What you have to do> In the listing below, print exactly the lines between the line holding "LOCAL MILES" and the line holding "administration, and probate matters, offering", inclusive, and no more.

Provided entries>
========================

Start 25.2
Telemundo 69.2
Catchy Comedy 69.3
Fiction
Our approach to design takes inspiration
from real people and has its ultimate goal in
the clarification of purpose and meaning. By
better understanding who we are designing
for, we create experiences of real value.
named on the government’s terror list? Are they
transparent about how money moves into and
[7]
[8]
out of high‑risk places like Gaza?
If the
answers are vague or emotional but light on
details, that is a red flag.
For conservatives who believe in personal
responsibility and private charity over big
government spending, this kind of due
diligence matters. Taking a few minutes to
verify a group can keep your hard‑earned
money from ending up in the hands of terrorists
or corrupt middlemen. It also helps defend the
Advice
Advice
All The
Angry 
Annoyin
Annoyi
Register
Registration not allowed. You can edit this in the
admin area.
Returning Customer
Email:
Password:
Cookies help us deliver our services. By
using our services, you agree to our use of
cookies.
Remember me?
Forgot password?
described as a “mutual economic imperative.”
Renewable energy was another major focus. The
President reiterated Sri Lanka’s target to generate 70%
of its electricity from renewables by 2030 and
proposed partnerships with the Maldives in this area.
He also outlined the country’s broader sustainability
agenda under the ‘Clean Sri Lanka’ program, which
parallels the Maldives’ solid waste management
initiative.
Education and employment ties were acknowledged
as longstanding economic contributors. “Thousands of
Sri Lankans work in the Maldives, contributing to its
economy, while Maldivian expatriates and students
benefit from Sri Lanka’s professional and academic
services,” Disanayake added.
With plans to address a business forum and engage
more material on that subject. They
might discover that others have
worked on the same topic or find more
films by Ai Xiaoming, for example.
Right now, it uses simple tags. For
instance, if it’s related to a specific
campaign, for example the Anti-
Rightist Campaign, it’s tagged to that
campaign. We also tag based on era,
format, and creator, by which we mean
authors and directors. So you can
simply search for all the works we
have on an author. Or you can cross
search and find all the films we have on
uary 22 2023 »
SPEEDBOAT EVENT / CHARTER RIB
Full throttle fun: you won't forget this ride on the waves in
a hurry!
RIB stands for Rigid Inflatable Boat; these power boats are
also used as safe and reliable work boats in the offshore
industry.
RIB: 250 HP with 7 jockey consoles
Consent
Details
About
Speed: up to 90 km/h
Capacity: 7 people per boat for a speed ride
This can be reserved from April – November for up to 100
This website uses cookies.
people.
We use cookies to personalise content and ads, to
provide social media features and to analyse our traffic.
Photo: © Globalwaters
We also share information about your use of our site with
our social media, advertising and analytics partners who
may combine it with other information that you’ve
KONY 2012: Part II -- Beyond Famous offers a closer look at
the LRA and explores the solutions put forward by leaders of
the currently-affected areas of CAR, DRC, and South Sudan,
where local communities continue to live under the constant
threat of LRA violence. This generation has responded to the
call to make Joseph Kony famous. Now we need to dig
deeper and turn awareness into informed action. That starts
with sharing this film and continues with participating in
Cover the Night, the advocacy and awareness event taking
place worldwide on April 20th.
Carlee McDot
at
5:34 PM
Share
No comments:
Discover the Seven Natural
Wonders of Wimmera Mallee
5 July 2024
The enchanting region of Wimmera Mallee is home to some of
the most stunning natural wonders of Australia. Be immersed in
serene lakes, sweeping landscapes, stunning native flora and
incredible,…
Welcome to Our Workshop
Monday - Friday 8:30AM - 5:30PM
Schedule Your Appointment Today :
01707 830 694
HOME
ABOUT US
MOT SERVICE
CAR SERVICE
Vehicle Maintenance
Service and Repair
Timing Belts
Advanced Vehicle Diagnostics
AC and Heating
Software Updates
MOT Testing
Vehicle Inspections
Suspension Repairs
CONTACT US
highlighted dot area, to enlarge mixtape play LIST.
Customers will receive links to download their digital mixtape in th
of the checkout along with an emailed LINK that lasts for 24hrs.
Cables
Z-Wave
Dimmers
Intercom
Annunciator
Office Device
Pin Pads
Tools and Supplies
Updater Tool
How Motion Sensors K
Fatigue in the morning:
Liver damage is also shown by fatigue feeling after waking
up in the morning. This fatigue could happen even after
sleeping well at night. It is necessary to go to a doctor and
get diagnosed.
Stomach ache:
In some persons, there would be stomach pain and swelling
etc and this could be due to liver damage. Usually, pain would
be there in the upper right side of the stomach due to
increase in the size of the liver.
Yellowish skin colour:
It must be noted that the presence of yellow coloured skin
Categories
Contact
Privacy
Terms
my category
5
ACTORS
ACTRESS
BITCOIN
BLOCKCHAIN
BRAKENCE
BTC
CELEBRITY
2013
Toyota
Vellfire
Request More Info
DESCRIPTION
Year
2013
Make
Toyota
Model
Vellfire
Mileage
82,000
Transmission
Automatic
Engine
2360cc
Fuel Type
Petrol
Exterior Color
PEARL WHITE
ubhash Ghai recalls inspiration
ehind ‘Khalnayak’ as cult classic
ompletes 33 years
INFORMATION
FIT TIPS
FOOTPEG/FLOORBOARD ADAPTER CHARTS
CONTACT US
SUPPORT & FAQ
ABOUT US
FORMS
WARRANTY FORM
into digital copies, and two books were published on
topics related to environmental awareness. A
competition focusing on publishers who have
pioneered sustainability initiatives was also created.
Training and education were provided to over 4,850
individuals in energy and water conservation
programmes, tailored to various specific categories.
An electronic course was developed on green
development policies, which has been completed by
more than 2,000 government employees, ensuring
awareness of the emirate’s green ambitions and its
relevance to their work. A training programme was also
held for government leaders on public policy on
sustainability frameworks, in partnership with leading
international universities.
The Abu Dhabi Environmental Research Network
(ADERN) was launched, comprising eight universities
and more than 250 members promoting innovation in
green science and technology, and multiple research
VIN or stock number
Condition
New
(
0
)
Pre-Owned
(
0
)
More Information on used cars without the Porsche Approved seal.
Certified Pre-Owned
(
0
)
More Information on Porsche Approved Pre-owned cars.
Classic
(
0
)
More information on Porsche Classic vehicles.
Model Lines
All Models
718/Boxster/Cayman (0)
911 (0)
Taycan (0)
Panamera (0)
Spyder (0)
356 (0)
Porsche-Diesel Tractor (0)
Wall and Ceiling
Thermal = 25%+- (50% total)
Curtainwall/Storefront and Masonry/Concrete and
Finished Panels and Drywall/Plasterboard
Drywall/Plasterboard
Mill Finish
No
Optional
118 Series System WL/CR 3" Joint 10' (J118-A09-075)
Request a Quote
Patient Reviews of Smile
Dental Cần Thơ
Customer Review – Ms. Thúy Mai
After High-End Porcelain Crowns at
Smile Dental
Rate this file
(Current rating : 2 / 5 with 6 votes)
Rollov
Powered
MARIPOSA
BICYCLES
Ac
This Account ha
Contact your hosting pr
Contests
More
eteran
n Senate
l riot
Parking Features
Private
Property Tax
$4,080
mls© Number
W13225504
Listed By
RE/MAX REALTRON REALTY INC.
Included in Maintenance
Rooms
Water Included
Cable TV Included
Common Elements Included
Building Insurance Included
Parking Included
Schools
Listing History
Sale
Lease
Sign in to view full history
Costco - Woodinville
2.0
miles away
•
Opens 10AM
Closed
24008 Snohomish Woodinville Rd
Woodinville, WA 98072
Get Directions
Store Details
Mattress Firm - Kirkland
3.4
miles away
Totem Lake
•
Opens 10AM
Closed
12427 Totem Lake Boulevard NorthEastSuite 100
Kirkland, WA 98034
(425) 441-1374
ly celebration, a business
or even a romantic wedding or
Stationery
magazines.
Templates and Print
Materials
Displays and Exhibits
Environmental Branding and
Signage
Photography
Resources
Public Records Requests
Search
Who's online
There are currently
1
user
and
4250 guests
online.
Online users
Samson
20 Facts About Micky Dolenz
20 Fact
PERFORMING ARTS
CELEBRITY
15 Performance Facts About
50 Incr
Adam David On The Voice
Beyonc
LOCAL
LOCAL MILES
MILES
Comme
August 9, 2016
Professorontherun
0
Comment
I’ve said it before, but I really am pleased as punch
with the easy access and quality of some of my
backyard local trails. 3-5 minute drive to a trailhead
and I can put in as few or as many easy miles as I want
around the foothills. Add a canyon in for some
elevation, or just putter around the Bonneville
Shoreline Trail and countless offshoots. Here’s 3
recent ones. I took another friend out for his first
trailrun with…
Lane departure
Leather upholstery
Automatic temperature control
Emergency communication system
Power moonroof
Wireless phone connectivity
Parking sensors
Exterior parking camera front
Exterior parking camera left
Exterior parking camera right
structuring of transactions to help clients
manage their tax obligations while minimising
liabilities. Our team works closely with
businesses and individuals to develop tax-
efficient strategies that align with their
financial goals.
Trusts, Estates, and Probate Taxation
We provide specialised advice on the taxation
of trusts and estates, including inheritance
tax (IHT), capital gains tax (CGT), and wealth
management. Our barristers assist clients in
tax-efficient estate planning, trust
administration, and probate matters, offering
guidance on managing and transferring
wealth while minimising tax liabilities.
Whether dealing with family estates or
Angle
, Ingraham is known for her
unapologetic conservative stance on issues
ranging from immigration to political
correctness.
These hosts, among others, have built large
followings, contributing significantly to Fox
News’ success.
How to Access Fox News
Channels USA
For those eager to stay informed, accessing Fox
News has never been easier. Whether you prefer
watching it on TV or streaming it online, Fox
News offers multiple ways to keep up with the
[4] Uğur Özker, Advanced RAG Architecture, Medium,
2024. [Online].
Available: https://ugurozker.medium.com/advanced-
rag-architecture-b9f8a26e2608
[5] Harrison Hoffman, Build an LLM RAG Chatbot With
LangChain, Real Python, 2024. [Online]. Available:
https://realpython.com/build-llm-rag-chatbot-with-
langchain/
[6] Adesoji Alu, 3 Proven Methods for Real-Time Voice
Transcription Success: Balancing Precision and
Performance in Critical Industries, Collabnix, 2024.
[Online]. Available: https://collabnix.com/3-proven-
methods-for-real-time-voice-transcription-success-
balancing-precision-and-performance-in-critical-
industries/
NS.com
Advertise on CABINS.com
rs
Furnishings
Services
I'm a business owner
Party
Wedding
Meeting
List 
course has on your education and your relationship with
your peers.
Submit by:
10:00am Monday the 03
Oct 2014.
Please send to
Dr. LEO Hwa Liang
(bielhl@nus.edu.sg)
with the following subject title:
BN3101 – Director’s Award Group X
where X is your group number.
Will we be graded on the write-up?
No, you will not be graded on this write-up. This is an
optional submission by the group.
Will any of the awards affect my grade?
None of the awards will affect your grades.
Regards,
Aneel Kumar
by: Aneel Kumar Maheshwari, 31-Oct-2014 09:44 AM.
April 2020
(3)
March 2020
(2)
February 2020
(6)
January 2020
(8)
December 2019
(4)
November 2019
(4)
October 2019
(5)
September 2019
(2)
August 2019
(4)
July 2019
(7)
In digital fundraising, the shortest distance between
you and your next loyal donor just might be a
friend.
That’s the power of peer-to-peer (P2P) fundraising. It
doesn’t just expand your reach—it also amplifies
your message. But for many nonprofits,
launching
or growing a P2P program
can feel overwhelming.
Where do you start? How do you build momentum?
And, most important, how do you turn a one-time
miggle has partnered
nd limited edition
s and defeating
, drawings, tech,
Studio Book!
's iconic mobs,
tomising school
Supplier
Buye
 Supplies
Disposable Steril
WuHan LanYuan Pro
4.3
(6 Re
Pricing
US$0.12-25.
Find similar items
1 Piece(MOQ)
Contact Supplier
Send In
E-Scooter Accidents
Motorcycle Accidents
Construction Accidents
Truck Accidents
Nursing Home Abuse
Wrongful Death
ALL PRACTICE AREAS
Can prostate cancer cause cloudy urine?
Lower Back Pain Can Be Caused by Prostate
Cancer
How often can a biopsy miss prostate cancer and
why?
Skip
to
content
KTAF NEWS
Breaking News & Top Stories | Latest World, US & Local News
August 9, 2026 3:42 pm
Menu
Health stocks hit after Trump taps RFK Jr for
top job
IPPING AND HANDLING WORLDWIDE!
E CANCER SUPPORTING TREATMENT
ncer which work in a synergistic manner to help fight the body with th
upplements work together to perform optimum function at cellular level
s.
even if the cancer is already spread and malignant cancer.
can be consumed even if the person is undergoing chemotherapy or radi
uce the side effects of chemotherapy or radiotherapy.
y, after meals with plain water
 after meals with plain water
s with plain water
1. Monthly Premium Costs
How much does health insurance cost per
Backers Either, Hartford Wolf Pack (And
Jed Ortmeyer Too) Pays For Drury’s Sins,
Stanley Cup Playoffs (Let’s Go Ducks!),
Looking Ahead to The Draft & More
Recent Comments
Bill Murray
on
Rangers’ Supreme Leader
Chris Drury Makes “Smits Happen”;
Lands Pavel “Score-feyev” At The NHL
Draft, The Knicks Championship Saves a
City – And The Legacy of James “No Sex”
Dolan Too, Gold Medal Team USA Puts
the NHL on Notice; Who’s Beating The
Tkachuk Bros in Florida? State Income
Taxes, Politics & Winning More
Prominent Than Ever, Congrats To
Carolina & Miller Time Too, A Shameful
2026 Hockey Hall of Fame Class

========================

Reply to the exercise>
LOCAL MILES
MILES
Comme
August 9, 2016
Professorontherun
0
Comment
I’ve said it before, but I really am pleased as punch
with the easy access and quality of some of my
backyard local trails. 3-5 minute drive to a trailhead
and I can put in as few or as many easy miles as I want
around the foothills. Add a canyon in for some
elevation, or just putter around the Bonneville
Shoreline Trail and countless offshoots. Here’s 3
recent ones. I took another friend out for his first
trailrun with…
Lane departure
Leather upholstery
Automatic temperature control
Emergency communication system
Power moonroof
Wireless phone connectivity
Parking sensors
Exterior parking camera front
Exterior parking camera left
Exterior parking camera right
structuring of transactions to help clients
manage their tax obligations while minimising
liabilities. Our team works closely with
businesses and individuals to develop tax-
efficient strategies that align with their
financial goals.
Trusts, Estates, and Probate Taxation
We provide specialised advice on the taxation
of trusts and estates, including inheritance
tax (IHT), capital gains tax (CGT), and wealth
management. Our barristers assist clients in
tax-efficient estate planning, trust
administration, and probate matters, offering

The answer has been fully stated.